An early start
When asked, I typically start my formal search around age ten, reading the Bible cover-to-cover for the second time and deciding on two things: one, that I was not a very good Christian and two, that I was going to be a minister. In hindsight, since I left the church a few years later, I can conclude that I was at least correct about the first.

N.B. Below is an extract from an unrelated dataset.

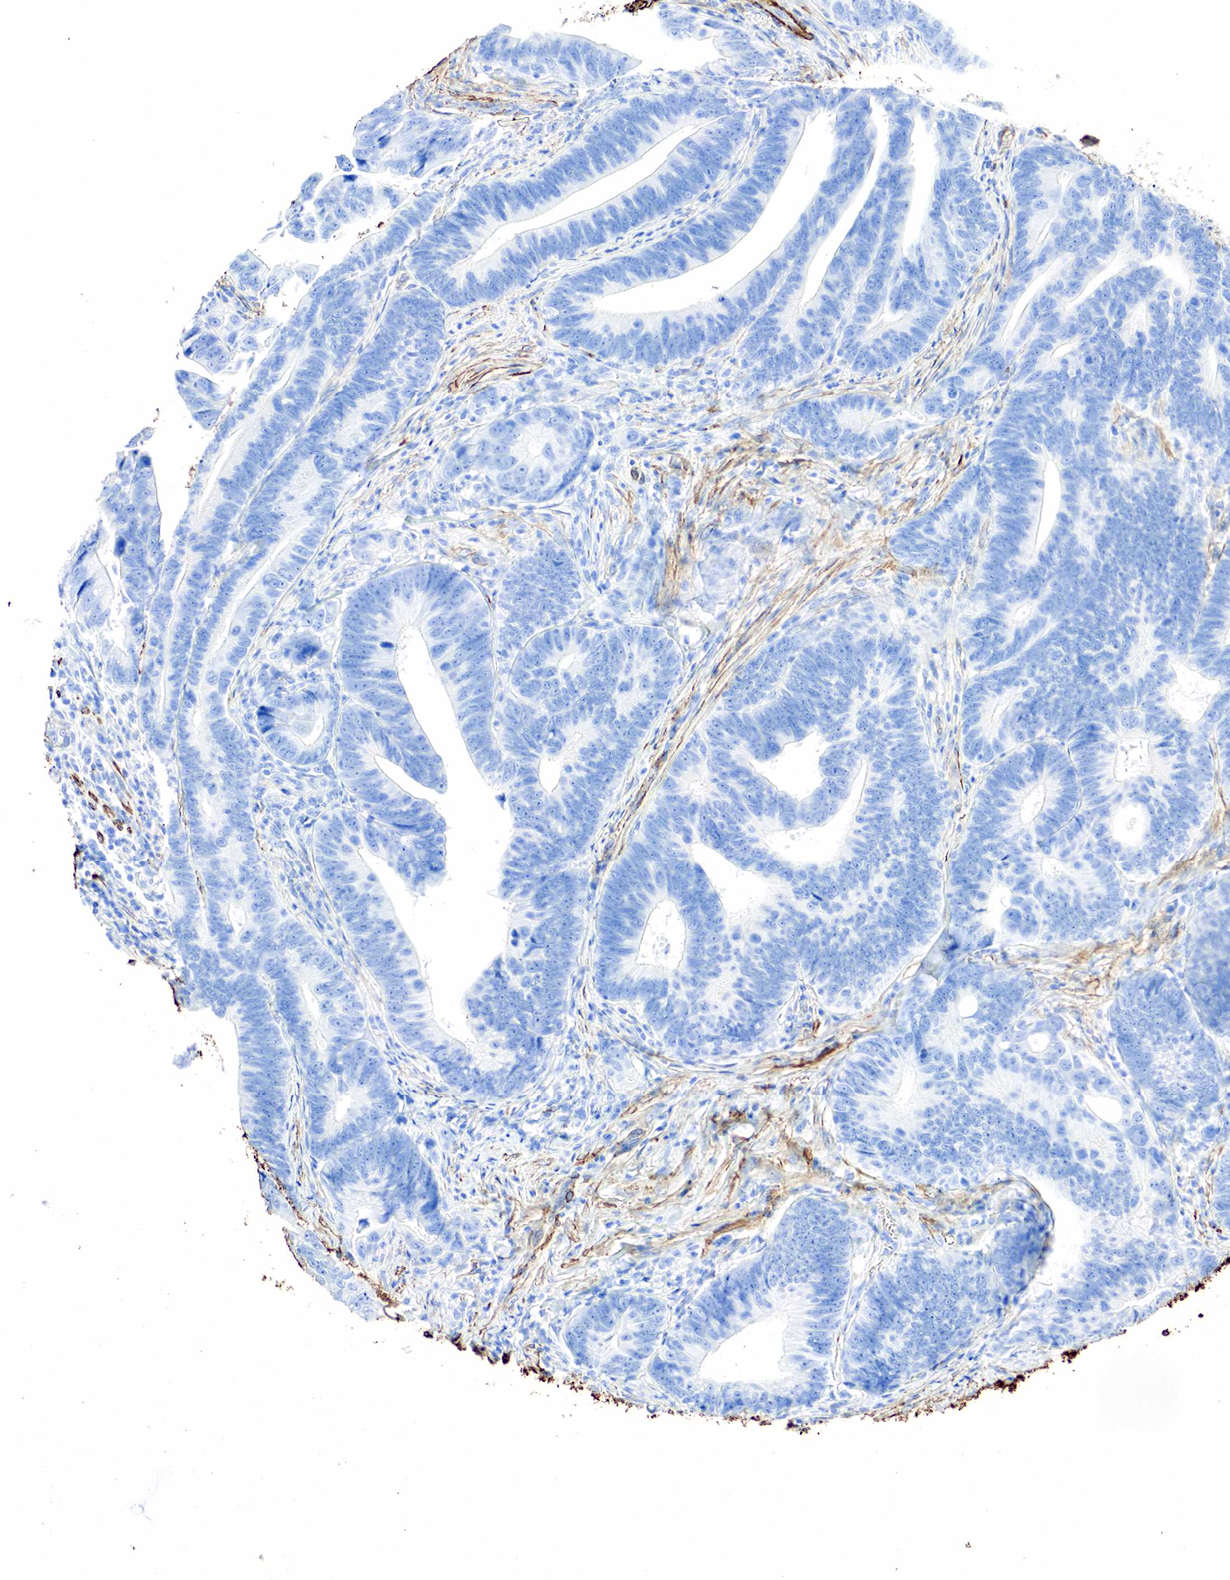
{"staining": {"intensity": "negative", "quantity": "none", "location": "none"}, "tissue": "colorectal cancer", "cell_type": "Tumor cells", "image_type": "cancer", "snomed": [{"axis": "morphology", "description": "Adenocarcinoma, NOS"}, {"axis": "topography", "description": "Colon"}], "caption": "This is an immunohistochemistry (IHC) photomicrograph of adenocarcinoma (colorectal). There is no expression in tumor cells.", "gene": "ACTA1", "patient": {"sex": "female", "age": 78}}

After a twenty year hiatus, during which I pursued my degrees in engineering and worked at NASA’s Jet Propulsion Labs, I encountered meditation in the late 90s while working on my doctorate. While taking the free “yoga” classes at the university in an attempt to increase flexibility while training for marathons, my daily diligence apparently impressed the instructor and she invited me to her meditation group. At that meeting, her teacher quickly realized that my diligence was not yet in the right direction and he simply advised me to keep doing yoga. However, another member of that group presented a slide show that evening about his retreat with Thich Nhat Hanh in Plum Village and I found myself thinking that it looked like fun, immediately followed by the question, why exactly does that look like fun? Since I had little money at the time, a trip to Plum Village was not possible, but I did end up reading several books, reconciling myself with my Christian roots, and later moved to California to work in Silicon Valley, where I had money, but no time.
The turning point
About five years, a dozen marathons, and an Ironman triathlon later, I found myself watching the tail lights of the morning commute into San Francisco from the quiet quad of the Berkeley Theological Union, sipping a very large coffee after a 37 hour shift in one of the basement labs at UC Berkeley and asking myself why I had just done that. Unable to come up with an adequate answer, I went home, slept, and the next day called my CEO informing him I was quitting and was going to spend some time in a monastery. Nine months later, I actually managed to leave and start my six year stint in the Plum Village community as a lay friend and novice monk.
Still not feeling like I was where I should be I spent the last year experimenting with a hermitage lifestyle in a lovely park in the middle of nowhere, Texas, and living closer to the land in a smaller, less formal setting here at the Shala where I currently reside, meditate and harvest vegetables.
I’m looking forward to opportunities to share what was learned while living in a monastic setting, and teaching meditation practices at Circle Yoga Shala.